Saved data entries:
--- START ---

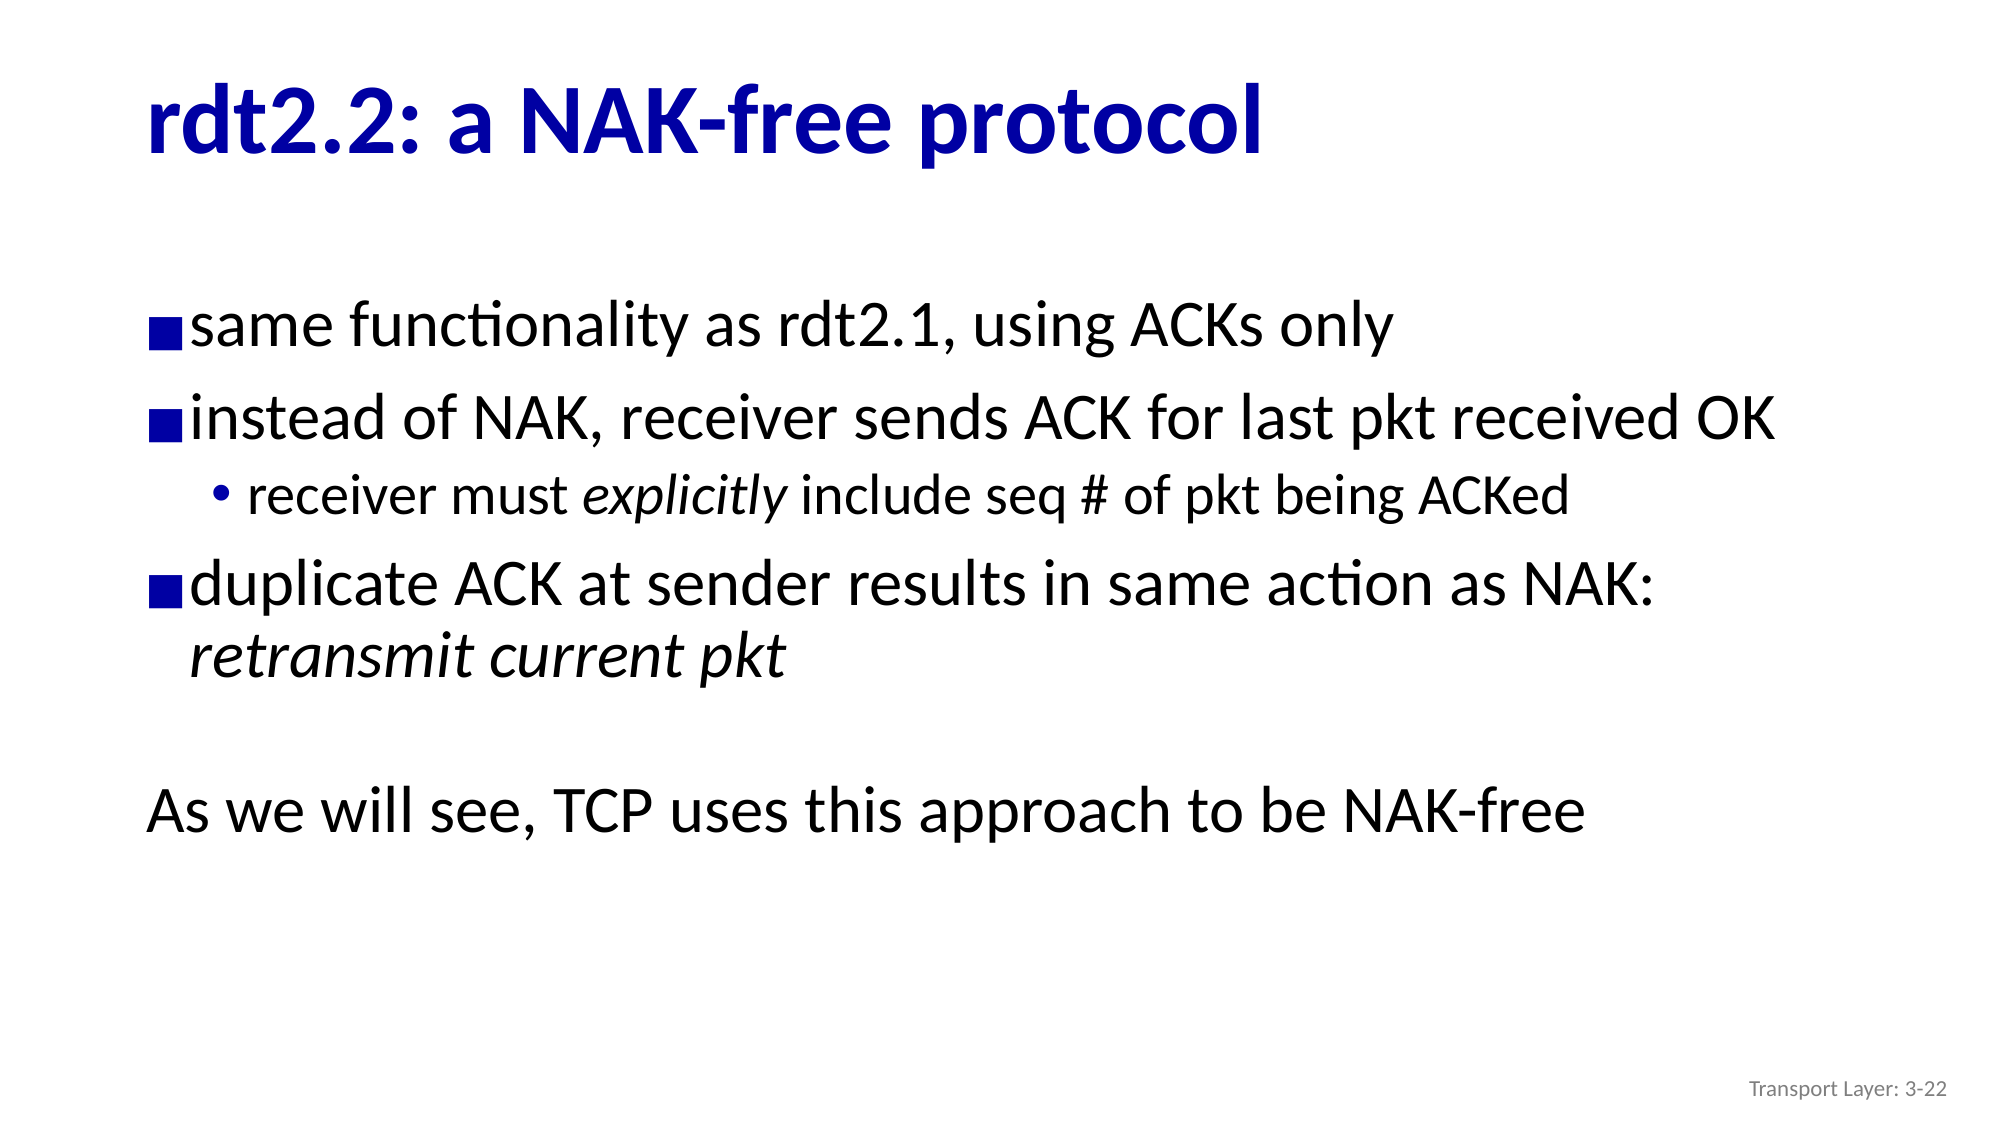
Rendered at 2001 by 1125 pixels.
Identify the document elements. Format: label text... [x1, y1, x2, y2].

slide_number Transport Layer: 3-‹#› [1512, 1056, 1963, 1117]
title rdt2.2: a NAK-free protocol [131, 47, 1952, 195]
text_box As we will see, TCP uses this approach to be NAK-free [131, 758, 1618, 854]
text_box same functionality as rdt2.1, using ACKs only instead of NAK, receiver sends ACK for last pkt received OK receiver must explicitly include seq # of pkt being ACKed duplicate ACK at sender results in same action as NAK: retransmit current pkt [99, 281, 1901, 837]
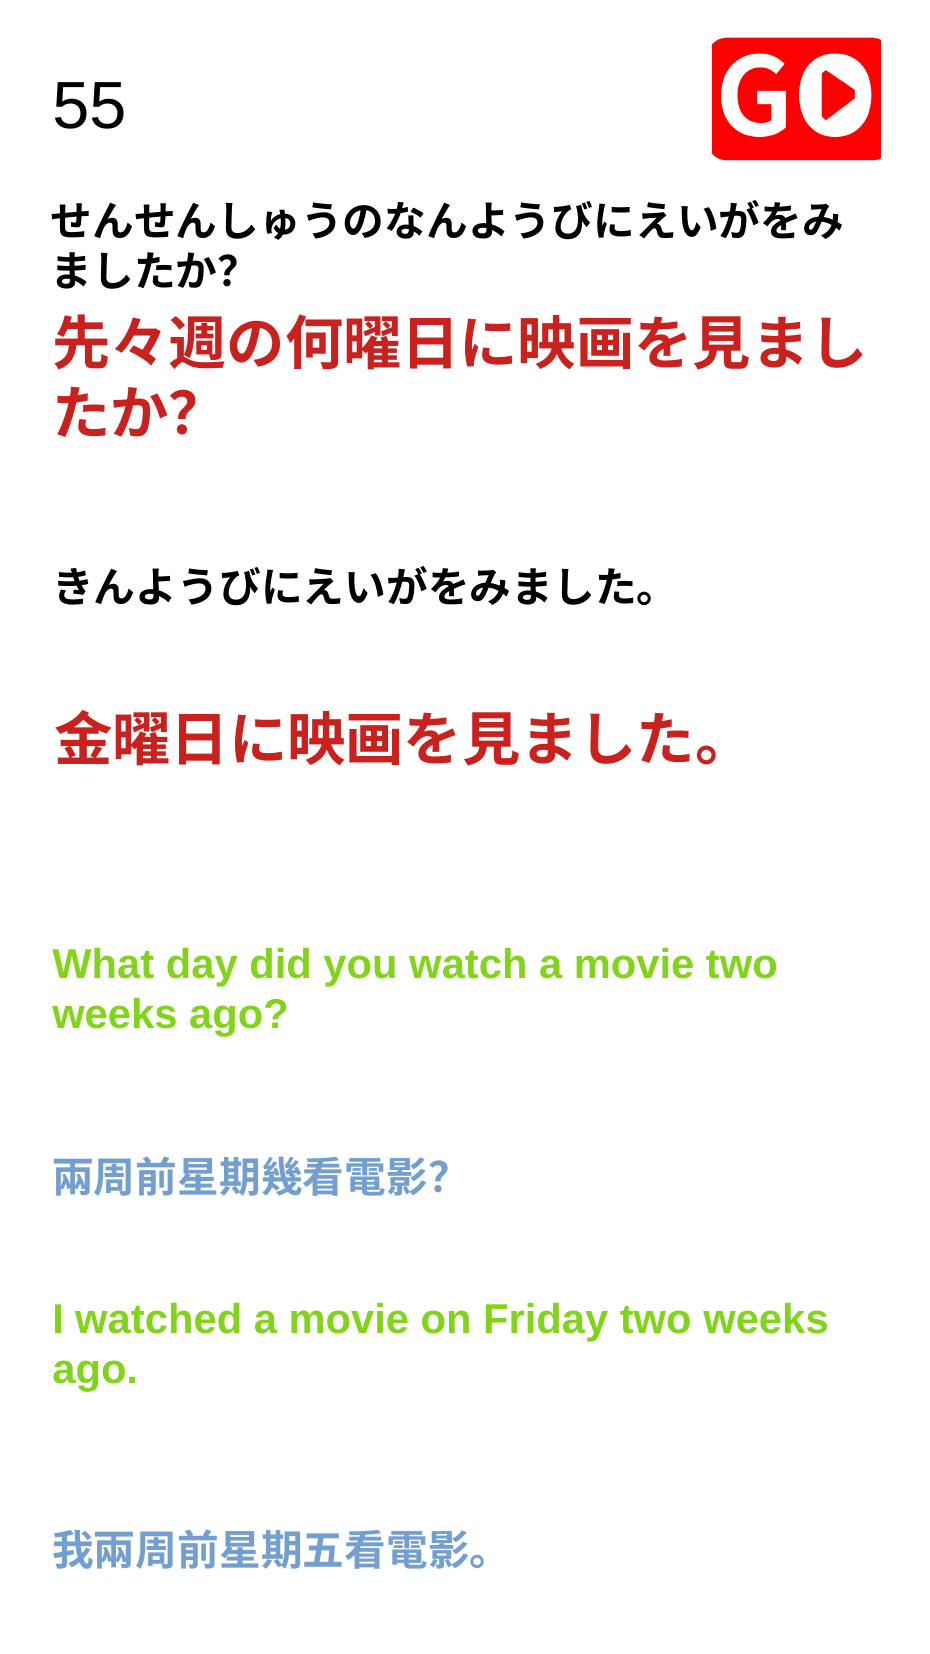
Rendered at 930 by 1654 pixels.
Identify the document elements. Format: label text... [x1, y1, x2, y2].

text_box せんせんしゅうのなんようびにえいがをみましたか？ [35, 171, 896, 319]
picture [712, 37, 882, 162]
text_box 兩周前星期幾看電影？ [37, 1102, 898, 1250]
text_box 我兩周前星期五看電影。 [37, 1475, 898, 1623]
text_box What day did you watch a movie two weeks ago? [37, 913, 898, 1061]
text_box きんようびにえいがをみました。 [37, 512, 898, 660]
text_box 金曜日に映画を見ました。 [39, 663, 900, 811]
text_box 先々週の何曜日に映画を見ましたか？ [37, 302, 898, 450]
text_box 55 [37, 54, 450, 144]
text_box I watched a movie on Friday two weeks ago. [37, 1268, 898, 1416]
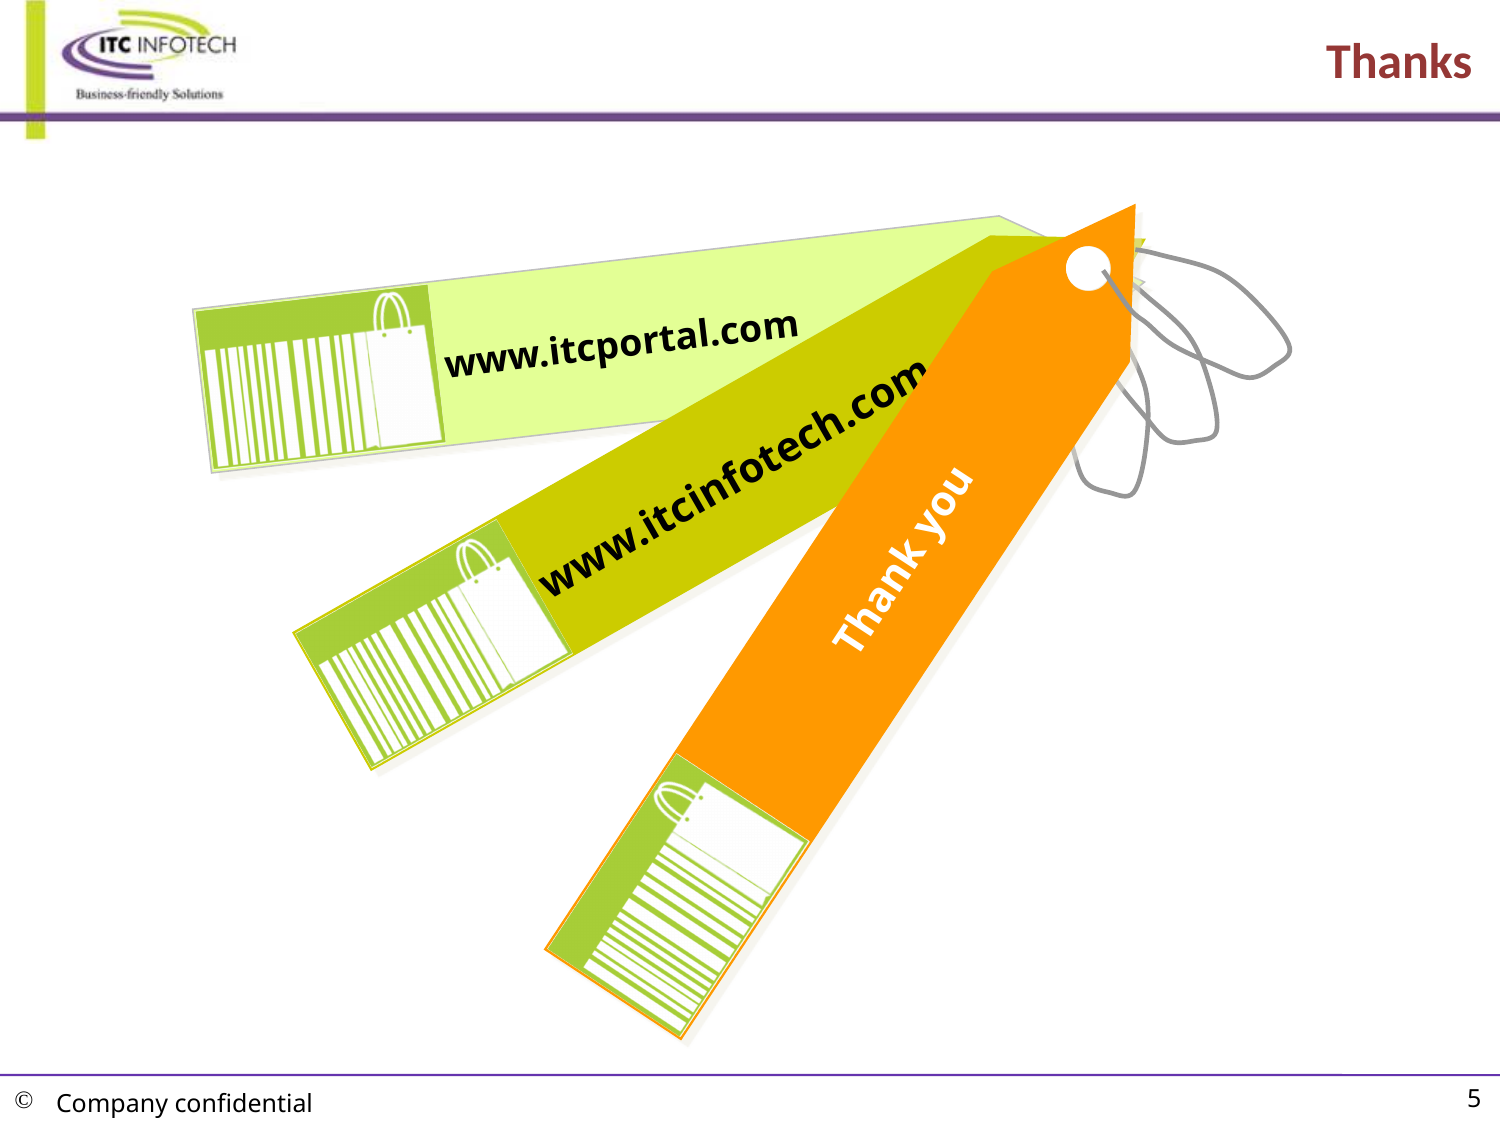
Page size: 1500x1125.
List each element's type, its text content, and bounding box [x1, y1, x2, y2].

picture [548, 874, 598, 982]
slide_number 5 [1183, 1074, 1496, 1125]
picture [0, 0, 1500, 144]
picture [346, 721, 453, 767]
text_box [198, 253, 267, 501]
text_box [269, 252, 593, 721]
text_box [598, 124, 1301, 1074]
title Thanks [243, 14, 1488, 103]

--- END ---

■ JOB ITEM
Could you print the data exactly as it appears and keep the pictures out?

■ ANSWER FOR THE TASK
Rendered at 2001 by 1125 pixels.
Identify the document elements. Format: label text... [x1, y1, x2, y2].

slide_number Transport Layer: 3-‹#› [1512, 1056, 1963, 1117]
title rdt2.2: a NAK-free protocol [131, 47, 1952, 195]
text_box As we will see, TCP uses this approach to be NAK-free [131, 758, 1618, 854]
text_box same functionality as rdt2.1, using ACKs only instead of NAK, receiver sends ACK for last pkt received OK receiver must explicitly include seq # of pkt being ACKed duplicate ACK at sender results in same action as NAK: retransmit current pkt [99, 281, 1901, 837]
Rendered at 930 by 1654 pixels.
Identify the document elements. Format: label text... [x1, y1, x2, y2].

text_box せんせんしゅうのなんようびにえいがをみましたか？ [35, 171, 896, 319]
picture [712, 37, 882, 162]
text_box 兩周前星期幾看電影？ [37, 1102, 898, 1250]
text_box 我兩周前星期五看電影。 [37, 1475, 898, 1623]
text_box What day did you watch a movie two weeks ago? [37, 913, 898, 1061]
text_box きんようびにえいがをみました。 [37, 512, 898, 660]
text_box 金曜日に映画を見ました。 [39, 663, 900, 811]
text_box 先々週の何曜日に映画を見ましたか？ [37, 302, 898, 450]
text_box 55 [37, 54, 450, 144]
text_box I watched a movie on Friday two weeks ago. [37, 1268, 898, 1416]
Page size: 1500x1125.
List each element's type, its text content, and bounding box [x1, y1, x2, y2].

picture [548, 874, 598, 982]
slide_number 5 [1183, 1074, 1496, 1125]
picture [0, 0, 1500, 144]
picture [346, 721, 453, 767]
text_box [198, 253, 267, 501]
text_box [269, 252, 593, 721]
text_box [598, 124, 1301, 1074]
title Thanks [243, 14, 1488, 103]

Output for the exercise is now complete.